Diante desse cenário, o boletim "Além da Floresta" propõe caminhos urgentes para enfrentar a escalada da violência socioambiental. A Rede defende que é essencial criar órgãos públicos específicos para investigar e acompanhar crimes cometidos contra povos e comunidades tradicionais, uma vez que esses não se enquadram nas categorias comuns da Lei dos Crimes Ambientais e possuem dinâmicas próprias que exigem atenção diferenciada.

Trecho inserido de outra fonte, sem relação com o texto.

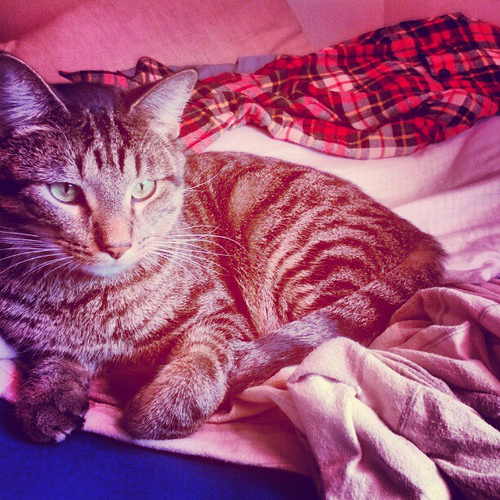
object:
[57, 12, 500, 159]
blanket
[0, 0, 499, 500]
couch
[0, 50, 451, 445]
cat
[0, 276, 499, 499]
blanket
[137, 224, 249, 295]
whiskers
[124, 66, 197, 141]
ear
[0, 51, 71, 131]
ear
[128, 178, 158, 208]
eyes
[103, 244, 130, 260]
nose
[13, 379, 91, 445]
paw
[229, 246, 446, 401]
tail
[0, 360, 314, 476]
blanket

Tayná Boaes destaca que o primeiro passo para construir um sistema de dados mais justo seria atualizar os boletins de ocorrência, incluindo campos obrigatórios que identifiquem se a vítima pertence a povos ou comunidades tradicionais. "Outro ponto importante é a adoção de dados abertos que permitam a troca de conhecimento interdisciplinar na produção desses conjuntos de informações", afirma. Para a pesquisadora, é necessário também uma condução mais técnica e o uso de softwares estatísticos capazes de estruturar os dados com códigos alinhados à Lei de Crimes Ambientais.

A Rede defende que as Secretarias de Segurança Pública precisam incluir nas estatísticas oficiais informações sobre a identidade coletiva das vítimas e reconhecer conflitos fundiários e territoriais como elementos centrais dos crimes ambientais. Também é necessário padronizar os dados em nível nacional, para que seja possível comparar realidades entre os estados e construir políticas públicas eficazes.

Por fim, o estudo aponta a importância de escutar as lideranças locais, com atenção especial às mulheres, jovens e guardiões do território, que frequentemente estão na linha de frente da resistência, mas seguem invisibilizados pelas instituições. "Sem dados, não há políticas públicas. Sem políticas públicas, a floresta continuará morrendo. E com ela, quem vive dela e a protege", conclui Silvia Ramos, coordenadora da Rede de Observatórios.